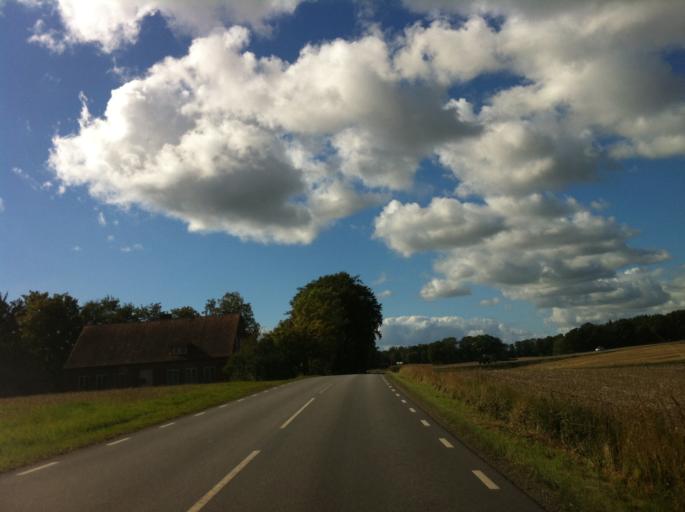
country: SE
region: Skane
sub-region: Tomelilla Kommun
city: Tomelilla
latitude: 55.6505
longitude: 13.9577
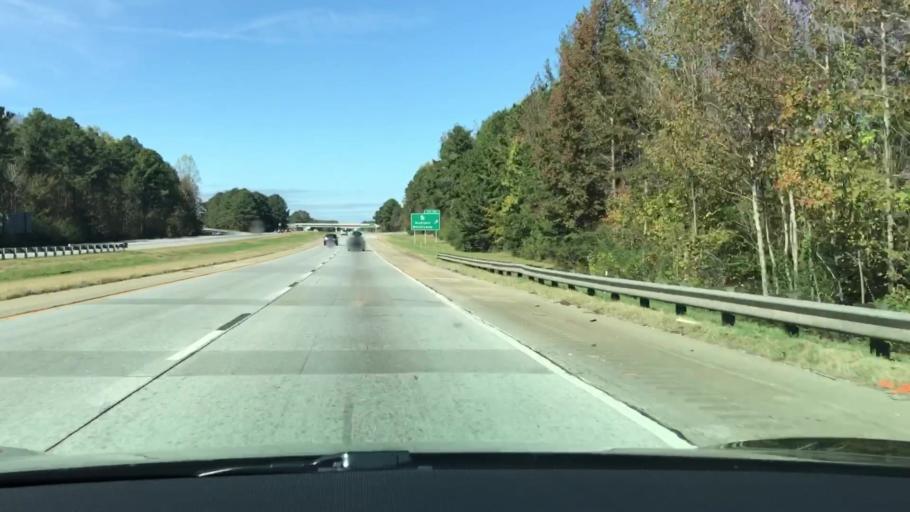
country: US
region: Georgia
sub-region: Morgan County
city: Madison
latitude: 33.5583
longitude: -83.4925
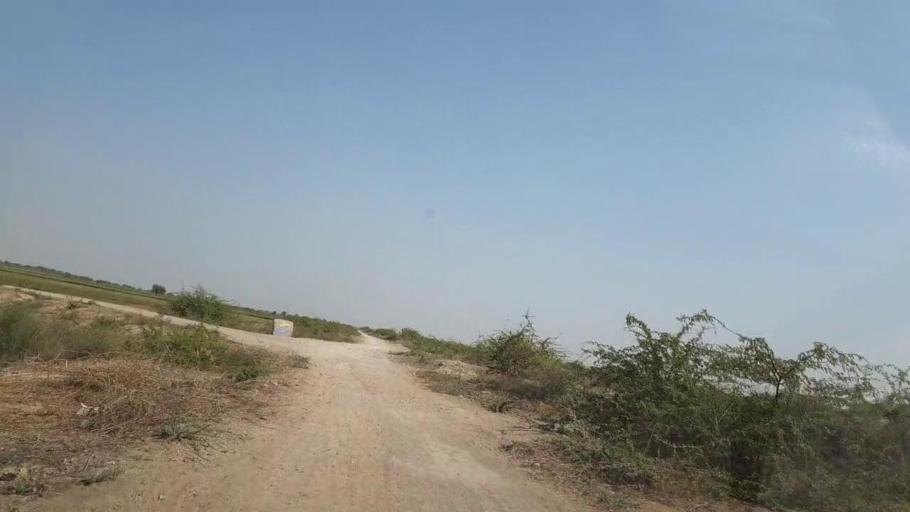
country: PK
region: Sindh
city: Nabisar
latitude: 25.0750
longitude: 69.5473
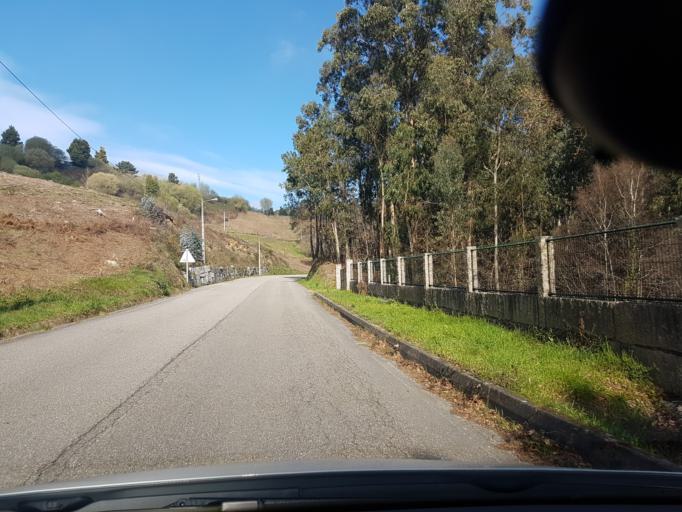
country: ES
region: Galicia
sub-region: Provincia de Pontevedra
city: Porrino
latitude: 42.2105
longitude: -8.6432
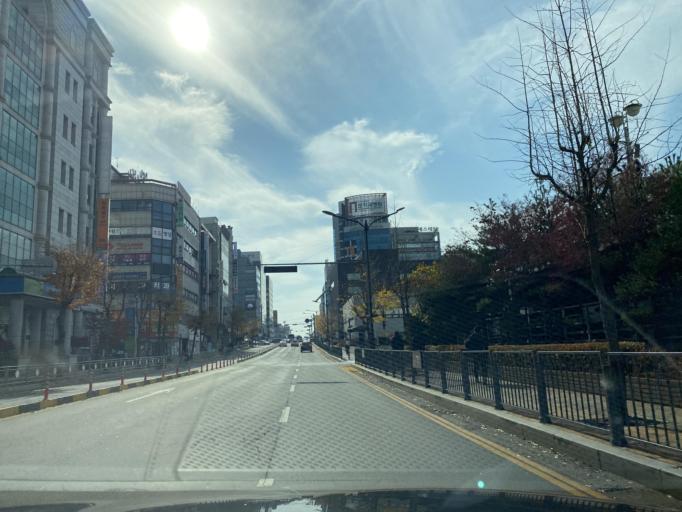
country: KR
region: Chungcheongnam-do
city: Cheonan
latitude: 36.8207
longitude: 127.1582
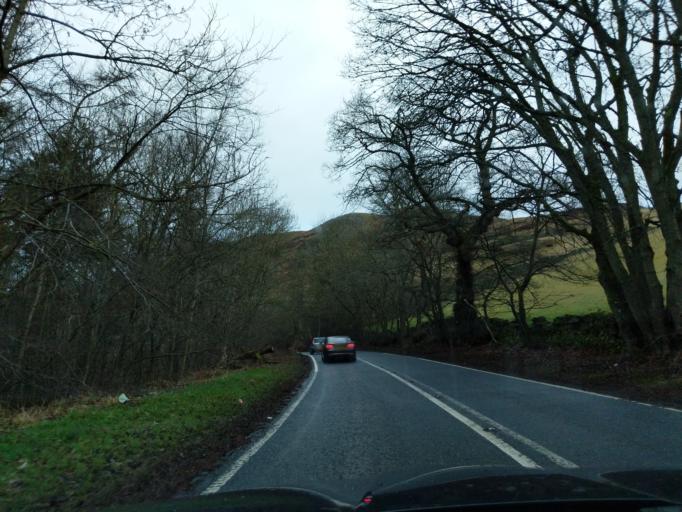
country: GB
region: Scotland
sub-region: The Scottish Borders
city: Galashiels
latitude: 55.6610
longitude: -2.8603
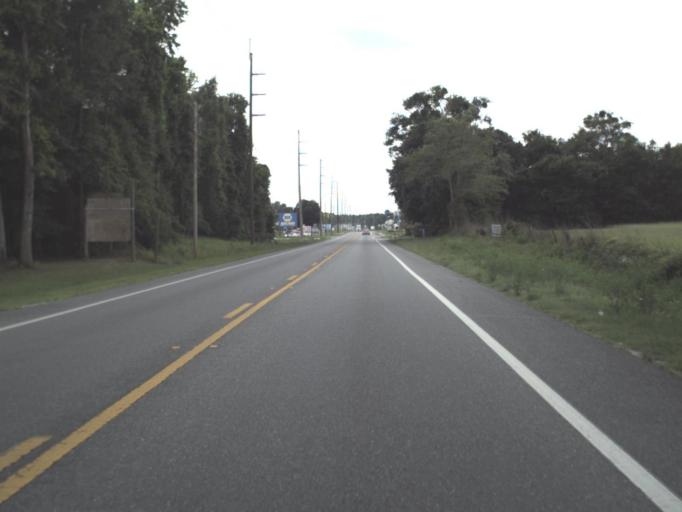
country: US
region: Florida
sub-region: Gilchrist County
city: Trenton
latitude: 29.6152
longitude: -82.7967
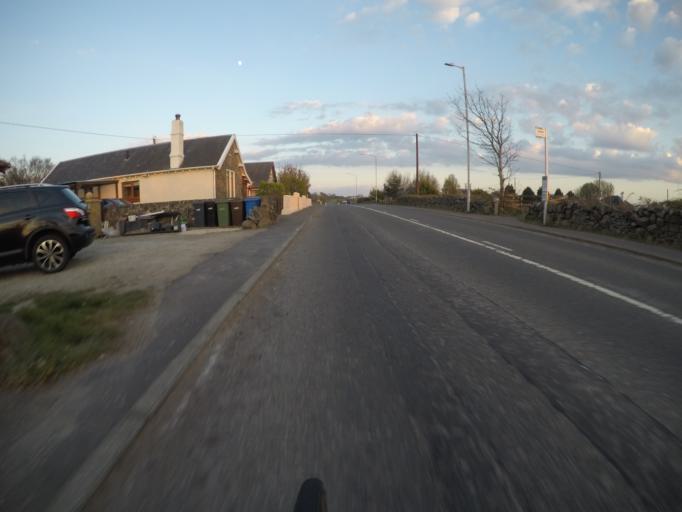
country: GB
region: Scotland
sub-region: South Ayrshire
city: Troon
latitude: 55.5596
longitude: -4.6303
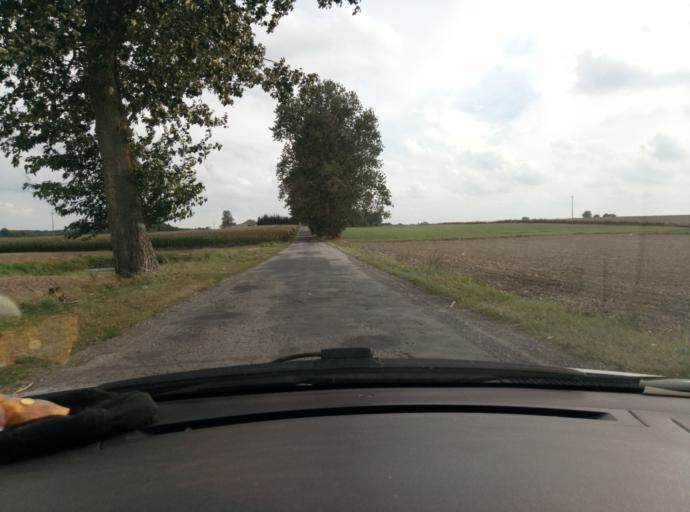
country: PL
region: Kujawsko-Pomorskie
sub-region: Powiat brodnicki
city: Jablonowo Pomorskie
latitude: 53.3833
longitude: 19.2455
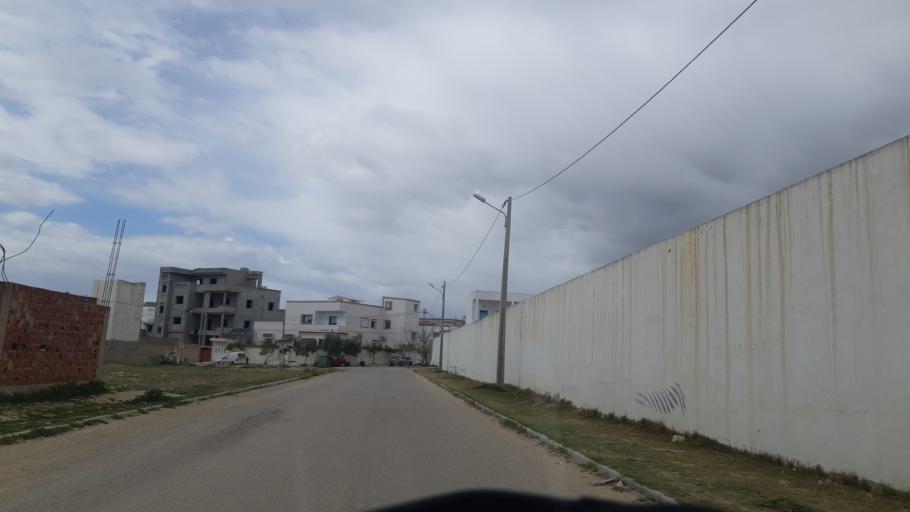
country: TN
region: Susah
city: Akouda
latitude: 35.8649
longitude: 10.5524
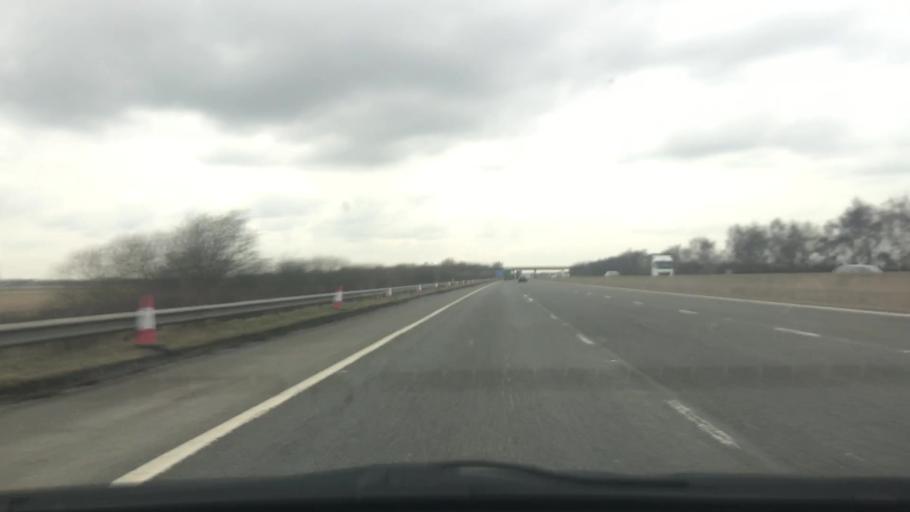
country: GB
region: England
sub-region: Doncaster
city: Hatfield
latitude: 53.5744
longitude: -0.9143
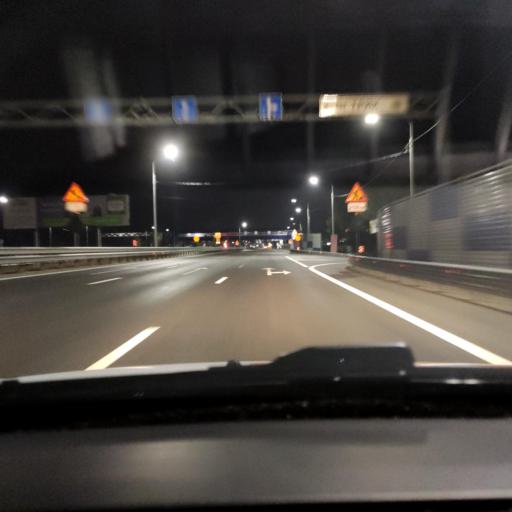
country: RU
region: Voronezj
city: Podgornoye
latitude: 51.7698
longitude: 39.1946
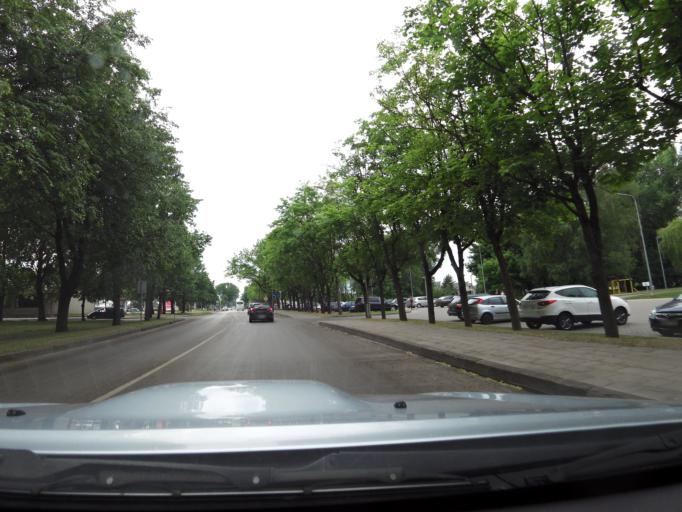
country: LT
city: Vilkaviskis
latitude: 54.6489
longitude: 23.0307
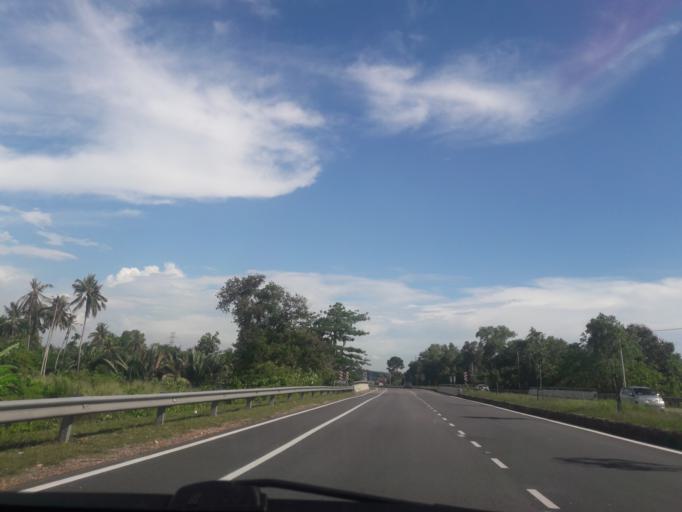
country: MY
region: Kedah
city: Sungai Petani
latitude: 5.6214
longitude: 100.4648
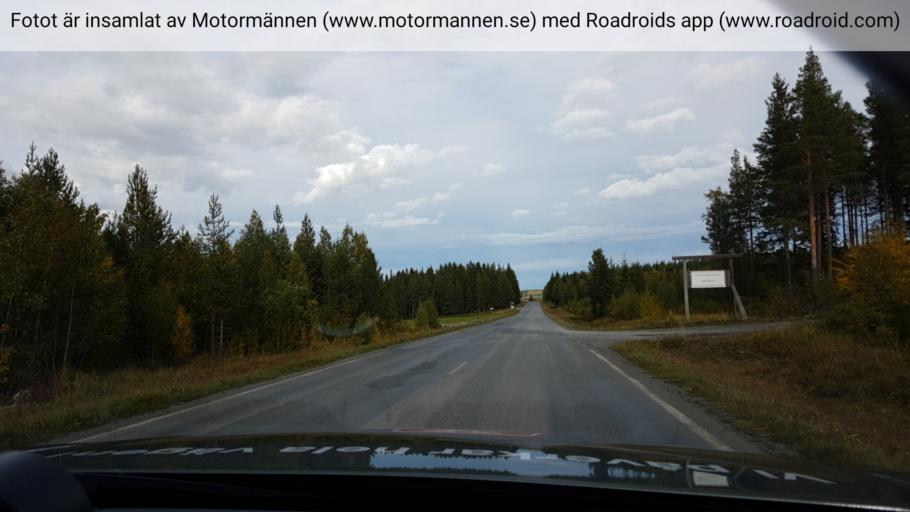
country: SE
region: Jaemtland
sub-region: OEstersunds Kommun
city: Ostersund
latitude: 63.1475
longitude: 14.4858
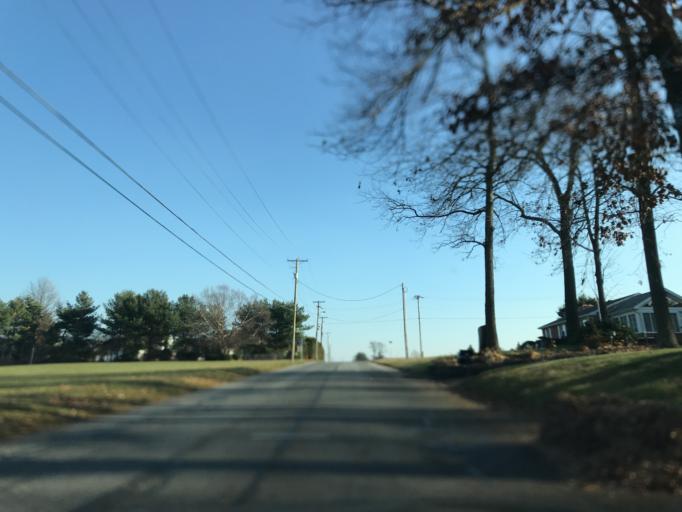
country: US
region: Pennsylvania
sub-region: York County
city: New Freedom
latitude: 39.7409
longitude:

==============================

## [BRIEF]
Output every line of the items above as a Markdown table with the columns No. and Text, numbering each row and skipping blank lines. Omit the pictures.

## [WRITTEN SOLUTION]
| No. | Text |
|---|---|
| 1 | country: SE |
| 2 | region: Skane |
| 3 | sub-region: Tomelilla Kommun |
| 4 | city: Tomelilla |
| 5 | latitude: 55.6505 |
| 6 | longitude: 13.9577 |
| 7 | country: US |
| 8 | region: Georgia |
| 9 | sub-region: Morgan County |
| 10 | city: Madison |
| 11 | latitude: 33.5583 |
| 12 | longitude: -83.4925 |
| 13 | country: PK |
| 14 | region: Sindh |
| 15 | city: Nabisar |
| 16 | latitude: 25.0750 |
| 17 | longitude: 69.5473 |
| 18 | country: ES |
| 19 | region: Galicia |
| 20 | sub-region: Provincia de Pontevedra |
| 21 | city: Porrino |
| 22 | latitude: 42.2105 |
| 23 | longitude: -8.6432 |
| 24 | country: KR |
| 25 | region: Chungcheongnam-do |
| 26 | city: Cheonan |
| 27 | latitude: 36.8207 |
| 28 | longitude: 127.1582 |
| 29 | country: GB |
| 30 | region: Scotland |
| 31 | sub-region: The Scottish Borders |
| 32 | city: Galashiels |
| 33 | latitude: 55.6610 |
| 34 | longitude: -2.8603 |
| 35 | country: US |
| 36 | region: Florida |
| 37 | sub-region: Gilchrist County |
| 38 | city: Trenton |
| 39 | latitude: 29.6152 |
| 40 | longitude: -82.7967 |
| 41 | country: GB |
| 42 | region: Scotland |
| 43 | sub-region: South Ayrshire |
| 44 | city: Troon |
| 45 | latitude: 55.5596 |
| 46 | longitude: -4.6303 |
| 47 | country: PL |
| 48 | region: Kujawsko-Pomorskie |
| 49 | sub-region: Powiat brodnicki |
| 50 | city: Jablonowo Pomorskie |
| 51 | latitude: 53.3833 |
| 52 | longitude: 19.2455 |
| 53 | country: TN |
| 54 | region: Susah |
| 55 | city: Akouda |
| 56 | latitude: 35.8649 |
| 57 | longitude: 10.5524 |
| 58 | country: GB |
| 59 | region: England |
| 60 | sub-region: Doncaster |
| 61 | city: Hatfield |
| 62 | latitude: 53.5744 |
| 63 | longitude: -0.9143 |
| 64 | country: RU |
| 65 | region: Voronezj |
| 66 | city: Podgornoye |
| 67 | latitude: 51.7698 |
| 68 | longitude: 39.1946 |
| 69 | country: LT |
| 70 | city: Vilkaviskis |
| 71 | latitude: 54.6489 |
| 72 | longitude: 23.0307 |
| 73 | country: MY |
| 74 | region: Kedah |
| 75 | city: Sungai Petani |
| 76 | latitude: 5.6214 |
| 77 | longitude: 100.4648 |
| 78 | country: SE |
| 79 | region: Jaemtland |
| 80 | sub-region: OEstersunds Kommun |
| 81 | city: Ostersund |
| 82 | latitude: 63.1475 |
| 83 | longitude: 14.4858 |
| 84 | country: US |
| 85 | region: Pennsylvania |
| 86 | sub-region: York County |
| 87 | city: New Freedom |
| 88 | latitude: 39.7409 |
| 89 | longitude: |